Por isso, se torna necessário situá-la no universo literário de seu tempo. ALTER; KERMODE
(1997, p.12), destacaram a importância da mudança do olhar para o texto bíblico como
literatura da seguinte forma:
No decorrer das duas últimas décadas, contudo, houve uma revivescência do
interesse nas qualidades literárias desses textos, nas virtudes pelas quais eles
continuam a viver como algo mais que arqueologia. A força das narrativas
das narrativas do Gênesis ou da história de Davi, as complexidades e
refinamentos das narrativas da Paixão poderiam ser estudadas por métodos
desenvolvidos na criticada literatura secular.
No Brasil, os estudos da Bíblia como Literatura encontraram grandes dificuldades para o seu
desenvolvimento. Porém, já há instituições e grupos de pesquisa que dissociaram o aspecto
apenas religioso, ampliando suas pesquisas através da crítica e análise literária da Bíblia.
LEONEL, ZABATIERO (2011, 21), afirma que:
...a dificuldade daqueles que abordam a Bíblia apenas como texto
sagrado reside em um equivoco de base. Falta uma compreensão
adequada do que é um “texto”, bíblico ou não, e de suas funções.
Central para isso é o reconhecimento da literatura como mimesis, ou
seja, imitação e representação da realidade, e como poesis, isto é,
como criação e transformação da realidade.

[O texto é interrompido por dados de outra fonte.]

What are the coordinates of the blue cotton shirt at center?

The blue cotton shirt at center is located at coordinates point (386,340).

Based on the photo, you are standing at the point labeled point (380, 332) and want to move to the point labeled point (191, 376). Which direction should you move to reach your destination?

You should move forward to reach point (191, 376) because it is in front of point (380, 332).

Nenhum texto “é” o fato
que narra ou a situação da qual testemunha. Ele é uma “representação”
do evento através de meio de comunicação que possui leis próprias.”
Alter (2007, p. 10) tem como foco da sua investigação e proposta, as narrativas da
Bíblia Hebraica e em especial nos livros do Pentateuco, afirma que “...a Bíblia, tem muita
coisa a ensinar a qualquer pessoa que se interesse por narrativa, pois sua arte – que parece
simples, mas maravilhosamente complexa – é um exemplo magnifico das grandes
possibilidades da narrativa”.
Os métodos sincrônicos ligados à narratológica, buscam uma abordagem hermenêutica
considerando a retórica narrativa presente nos relatos em sua forma final e o modo com que
são ordenados em vista de guiar o leitor de maneira pragmática na construção do sentido dos
textos.
O termo narratológica é de origem francesa e passa a ser conceituado a partir da
utilização de Tzvetan Todorov, sendo posteriormente difundido por Umberto Eco. A fim de
analisar e descrever a estruturação e o desenvolvimento da narrativa a narratologia observa
quais elementos as narrativas possuem em comum e quais componentes as diferenciam.

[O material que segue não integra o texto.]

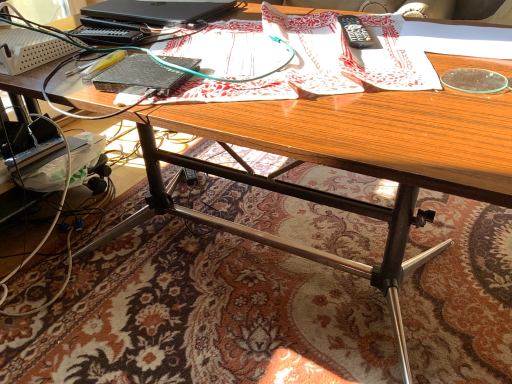
I want to click on free space below patterned paper at center (from a real-world perspective), so click(271, 59).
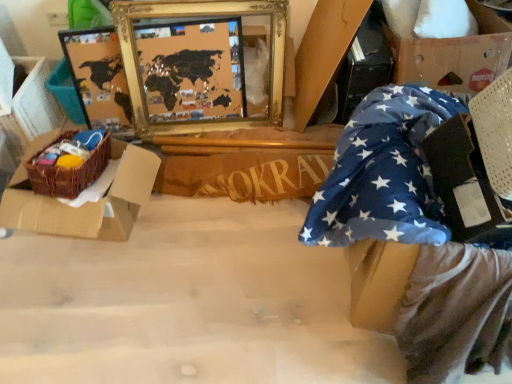
Identify the location of vacant area on top of wooden sign at center (from a real-world perspective). (245, 160).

Os narratologistas, normalmente partindo de uma análise de cunho estruturalista,
contemplam de maneira isolada cada elemento que compõe os textos narrativos. A partir
desse enfoque, é possível perceber que o universo narrativo contém certas regras que o
aproximam do próprio universo humano, de maneira recriada pela linguagem literária.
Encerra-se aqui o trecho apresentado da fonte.